Task to complete →
Write out the listing below again, precisely as it is given.

============

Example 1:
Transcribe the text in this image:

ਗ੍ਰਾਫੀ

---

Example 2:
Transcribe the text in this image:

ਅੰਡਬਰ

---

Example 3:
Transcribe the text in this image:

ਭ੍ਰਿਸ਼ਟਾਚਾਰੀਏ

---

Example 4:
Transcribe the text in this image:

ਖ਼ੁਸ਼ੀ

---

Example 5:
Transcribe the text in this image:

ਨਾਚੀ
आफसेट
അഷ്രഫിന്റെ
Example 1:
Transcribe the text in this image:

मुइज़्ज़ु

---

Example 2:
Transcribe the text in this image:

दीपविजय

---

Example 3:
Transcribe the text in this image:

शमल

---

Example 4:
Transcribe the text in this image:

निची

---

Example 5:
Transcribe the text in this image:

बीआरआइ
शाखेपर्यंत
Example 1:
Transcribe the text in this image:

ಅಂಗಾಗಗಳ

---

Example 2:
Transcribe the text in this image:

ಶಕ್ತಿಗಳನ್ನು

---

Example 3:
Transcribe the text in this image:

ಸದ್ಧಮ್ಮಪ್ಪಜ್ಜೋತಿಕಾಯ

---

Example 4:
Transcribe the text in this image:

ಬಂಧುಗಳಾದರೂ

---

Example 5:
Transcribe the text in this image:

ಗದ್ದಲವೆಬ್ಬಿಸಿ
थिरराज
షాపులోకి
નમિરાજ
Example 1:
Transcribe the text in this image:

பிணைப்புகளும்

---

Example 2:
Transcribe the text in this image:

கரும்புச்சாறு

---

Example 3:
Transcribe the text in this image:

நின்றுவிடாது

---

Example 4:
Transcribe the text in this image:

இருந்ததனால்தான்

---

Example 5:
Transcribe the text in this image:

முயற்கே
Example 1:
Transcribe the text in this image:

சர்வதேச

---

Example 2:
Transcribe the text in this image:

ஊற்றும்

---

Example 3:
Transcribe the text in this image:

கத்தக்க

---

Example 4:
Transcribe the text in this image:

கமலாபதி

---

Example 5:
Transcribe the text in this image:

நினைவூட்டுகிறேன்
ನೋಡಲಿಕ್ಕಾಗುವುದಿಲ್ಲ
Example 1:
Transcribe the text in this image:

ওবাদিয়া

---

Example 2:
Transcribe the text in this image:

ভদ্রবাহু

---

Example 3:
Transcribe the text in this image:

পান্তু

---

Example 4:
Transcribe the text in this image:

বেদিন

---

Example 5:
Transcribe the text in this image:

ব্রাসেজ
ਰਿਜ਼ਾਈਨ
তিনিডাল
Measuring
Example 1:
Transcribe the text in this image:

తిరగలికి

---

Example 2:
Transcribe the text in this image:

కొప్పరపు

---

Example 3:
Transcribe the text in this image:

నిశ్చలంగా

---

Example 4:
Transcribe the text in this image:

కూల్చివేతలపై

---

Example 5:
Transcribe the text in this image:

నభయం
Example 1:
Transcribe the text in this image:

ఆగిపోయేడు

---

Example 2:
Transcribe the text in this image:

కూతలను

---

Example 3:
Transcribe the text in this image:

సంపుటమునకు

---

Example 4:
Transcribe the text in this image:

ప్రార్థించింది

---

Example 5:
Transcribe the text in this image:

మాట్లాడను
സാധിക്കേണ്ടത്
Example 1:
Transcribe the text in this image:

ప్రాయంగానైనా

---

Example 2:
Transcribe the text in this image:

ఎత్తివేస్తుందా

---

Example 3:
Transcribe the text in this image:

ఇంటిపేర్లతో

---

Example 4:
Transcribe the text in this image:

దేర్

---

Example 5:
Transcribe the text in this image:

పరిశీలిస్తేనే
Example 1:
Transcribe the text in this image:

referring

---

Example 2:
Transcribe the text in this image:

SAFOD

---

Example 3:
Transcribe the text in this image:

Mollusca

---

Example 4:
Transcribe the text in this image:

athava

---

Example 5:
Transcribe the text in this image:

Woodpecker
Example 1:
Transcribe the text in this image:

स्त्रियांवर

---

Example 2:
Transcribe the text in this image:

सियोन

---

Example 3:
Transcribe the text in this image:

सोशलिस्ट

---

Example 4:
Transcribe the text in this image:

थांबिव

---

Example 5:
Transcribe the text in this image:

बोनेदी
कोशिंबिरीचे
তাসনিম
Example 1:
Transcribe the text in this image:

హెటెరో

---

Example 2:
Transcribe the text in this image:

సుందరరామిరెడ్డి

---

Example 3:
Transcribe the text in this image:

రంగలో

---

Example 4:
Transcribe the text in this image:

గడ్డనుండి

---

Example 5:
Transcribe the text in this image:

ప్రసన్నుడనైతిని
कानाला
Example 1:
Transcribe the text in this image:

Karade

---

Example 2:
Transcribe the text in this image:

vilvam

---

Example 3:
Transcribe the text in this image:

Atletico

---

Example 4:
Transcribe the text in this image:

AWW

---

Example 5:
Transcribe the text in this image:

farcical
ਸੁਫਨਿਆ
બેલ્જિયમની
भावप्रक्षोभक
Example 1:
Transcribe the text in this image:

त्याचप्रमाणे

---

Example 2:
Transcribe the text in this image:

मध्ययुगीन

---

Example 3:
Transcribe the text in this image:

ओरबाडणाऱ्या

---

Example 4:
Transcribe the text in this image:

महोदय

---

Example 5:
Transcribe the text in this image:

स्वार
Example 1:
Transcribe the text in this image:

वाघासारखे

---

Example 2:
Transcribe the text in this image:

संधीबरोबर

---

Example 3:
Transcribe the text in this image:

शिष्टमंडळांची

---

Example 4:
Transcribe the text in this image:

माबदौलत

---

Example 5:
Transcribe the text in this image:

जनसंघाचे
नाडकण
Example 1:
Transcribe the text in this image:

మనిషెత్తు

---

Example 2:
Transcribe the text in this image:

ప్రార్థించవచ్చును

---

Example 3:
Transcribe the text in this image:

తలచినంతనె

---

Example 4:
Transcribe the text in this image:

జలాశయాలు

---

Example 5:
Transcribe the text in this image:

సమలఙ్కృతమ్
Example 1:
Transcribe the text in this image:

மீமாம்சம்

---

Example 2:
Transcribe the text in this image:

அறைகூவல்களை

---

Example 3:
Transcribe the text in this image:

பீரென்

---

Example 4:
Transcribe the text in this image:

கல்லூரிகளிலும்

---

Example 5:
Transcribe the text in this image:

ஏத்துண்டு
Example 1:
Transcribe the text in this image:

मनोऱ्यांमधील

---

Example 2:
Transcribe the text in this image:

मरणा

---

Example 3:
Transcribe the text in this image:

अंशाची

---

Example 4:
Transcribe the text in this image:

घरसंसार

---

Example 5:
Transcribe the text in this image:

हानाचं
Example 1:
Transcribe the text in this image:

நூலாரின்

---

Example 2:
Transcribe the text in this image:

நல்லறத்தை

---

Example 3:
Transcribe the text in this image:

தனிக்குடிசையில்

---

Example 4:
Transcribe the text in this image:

============

Final answer →
Example 1:
Transcribe the text in this image:

ਗ੍ਰਾਫੀ

---

Example 2:
Transcribe the text in this image:

ਅੰਡਬਰ

---

Example 3:
Transcribe the text in this image:

ਭ੍ਰਿਸ਼ਟਾਚਾਰੀਏ

---

Example 4:
Transcribe the text in this image:

ਖ਼ੁਸ਼ੀ

---

Example 5:
Transcribe the text in this image:

ਨਾਚੀ
आफसेट
അഷ്രഫിന്റെ
Example 1:
Transcribe the text in this image:

मुइज़्ज़ु

---

Example 2:
Transcribe the text in this image:

दीपविजय

---

Example 3:
Transcribe the text in this image:

शमल

---

Example 4:
Transcribe the text in this image:

निची

---

Example 5:
Transcribe the text in this image:

बीआरआइ
शाखेपर्यंत
Example 1:
Transcribe the text in this image:

ಅಂಗಾಗಗಳ

---

Example 2:
Transcribe the text in this image:

ಶಕ್ತಿಗಳನ್ನು

---

Example 3:
Transcribe the text in this image:

ಸದ್ಧಮ್ಮಪ್ಪಜ್ಜೋತಿಕಾಯ

---

Example 4:
Transcribe the text in this image:

ಬಂಧುಗಳಾದರೂ

---

Example 5:
Transcribe the text in this image:

ಗದ್ದಲವೆಬ್ಬಿಸಿ
थिरराज
షాపులోకి
નમિરાજ
Example 1:
Transcribe the text in this image:

பிணைப்புகளும்

---

Example 2:
Transcribe the text in this image:

கரும்புச்சாறு

---

Example 3:
Transcribe the text in this image:

நின்றுவிடாது

---

Example 4:
Transcribe the text in this image:

இருந்ததனால்தான்

---

Example 5:
Transcribe the text in this image:

முயற்கே
Example 1:
Transcribe the text in this image:

சர்வதேச

---

Example 2:
Transcribe the text in this image:

ஊற்றும்

---

Example 3:
Transcribe the text in this image:

கத்தக்க

---

Example 4:
Transcribe the text in this image:

கமலாபதி

---

Example 5:
Transcribe the text in this image:

நினைவூட்டுகிறேன்
ನೋಡಲಿಕ್ಕಾಗುವುದಿಲ್ಲ
Example 1:
Transcribe the text in this image:

ওবাদিয়া

---

Example 2:
Transcribe the text in this image:

ভদ্রবাহু

---

Example 3:
Transcribe the text in this image:

পান্তু

---

Example 4:
Transcribe the text in this image:

বেদিন

---

Example 5:
Transcribe the text in this image:

ব্রাসেজ
ਰਿਜ਼ਾਈਨ
তিনিডাল
Measuring
Example 1:
Transcribe the text in this image:

తిరగలికి

---

Example 2:
Transcribe the text in this image:

కొప్పరపు

---

Example 3:
Transcribe the text in this image:

నిశ్చలంగా

---

Example 4:
Transcribe the text in this image:

కూల్చివేతలపై

---

Example 5:
Transcribe the text in this image:

నభయం
Example 1:
Transcribe the text in this image:

ఆగిపోయేడు

---

Example 2:
Transcribe the text in this image:

కూతలను

---

Example 3:
Transcribe the text in this image:

సంపుటమునకు

---

Example 4:
Transcribe the text in this image:

ప్రార్థించింది

---

Example 5:
Transcribe the text in this image:

మాట్లాడను
സാധിക്കേണ്ടത്
Example 1:
Transcribe the text in this image:

ప్రాయంగానైనా

---

Example 2:
Transcribe the text in this image:

ఎత్తివేస్తుందా

---

Example 3:
Transcribe the text in this image:

ఇంటిపేర్లతో

---

Example 4:
Transcribe the text in this image:

దేర్

---

Example 5:
Transcribe the text in this image:

పరిశీలిస్తేనే
Example 1:
Transcribe the text in this image:

referring

---

Example 2:
Transcribe the text in this image:

SAFOD

---

Example 3:
Transcribe the text in this image:

Mollusca

---

Example 4:
Transcribe the text in this image:

athava

---

Example 5:
Transcribe the text in this image:

Woodpecker
Example 1:
Transcribe the text in this image:

स्त्रियांवर

---

Example 2:
Transcribe the text in this image:

सियोन

---

Example 3:
Transcribe the text in this image:

सोशलिस्ट

---

Example 4:
Transcribe the text in this image:

थांबिव

---

Example 5:
Transcribe the text in this image:

बोनेदी
कोशिंबिरीचे
তাসনিম
Example 1:
Transcribe the text in this image:

హెటెరో

---

Example 2:
Transcribe the text in this image:

సుందరరామిరెడ్డి

---

Example 3:
Transcribe the text in this image:

రంగలో

---

Example 4:
Transcribe the text in this image:

గడ్డనుండి

---

Example 5:
Transcribe the text in this image:

ప్రసన్నుడనైతిని
कानाला
Example 1:
Transcribe the text in this image:

Karade

---

Example 2:
Transcribe the text in this image:

vilvam

---

Example 3:
Transcribe the text in this image:

Atletico

---

Example 4:
Transcribe the text in this image:

AWW

---

Example 5:
Transcribe the text in this image:

farcical
ਸੁਫਨਿਆ
બેલ્જિયમની
भावप्रक्षोभक
Example 1:
Transcribe the text in this image:

त्याचप्रमाणे

---

Example 2:
Transcribe the text in this image:

मध्ययुगीन

---

Example 3:
Transcribe the text in this image:

ओरबाडणाऱ्या

---

Example 4:
Transcribe the text in this image:

महोदय

---

Example 5:
Transcribe the text in this image:

स्वार
Example 1:
Transcribe the text in this image:

वाघासारखे

---

Example 2:
Transcribe the text in this image:

संधीबरोबर

---

Example 3:
Transcribe the text in this image:

शिष्टमंडळांची

---

Example 4:
Transcribe the text in this image:

माबदौलत

---

Example 5:
Transcribe the text in this image:

जनसंघाचे
नाडकण
Example 1:
Transcribe the text in this image:

మనిషెత్తు

---

Example 2:
Transcribe the text in this image:

ప్రార్థించవచ్చును

---

Example 3:
Transcribe the text in this image:

తలచినంతనె

---

Example 4:
Transcribe the text in this image:

జలాశయాలు

---

Example 5:
Transcribe the text in this image:

సమలఙ్కృతమ్
Example 1:
Transcribe the text in this image:

மீமாம்சம்

---

Example 2:
Transcribe the text in this image:

அறைகூவல்களை

---

Example 3:
Transcribe the text in this image:

பீரென்

---

Example 4:
Transcribe the text in this image:

கல்லூரிகளிலும்

---

Example 5:
Transcribe the text in this image:

ஏத்துண்டு
Example 1:
Transcribe the text in this image:

मनोऱ्यांमधील

---

Example 2:
Transcribe the text in this image:

मरणा

---

Example 3:
Transcribe the text in this image:

अंशाची

---

Example 4:
Transcribe the text in this image:

घरसंसार

---

Example 5:
Transcribe the text in this image:

हानाचं
Example 1:
Transcribe the text in this image:

நூலாரின்

---

Example 2:
Transcribe the text in this image:

நல்லறத்தை

---

Example 3:
Transcribe the text in this image:

தனிக்குடிசையில்

---

Example 4:
Transcribe the text in this image:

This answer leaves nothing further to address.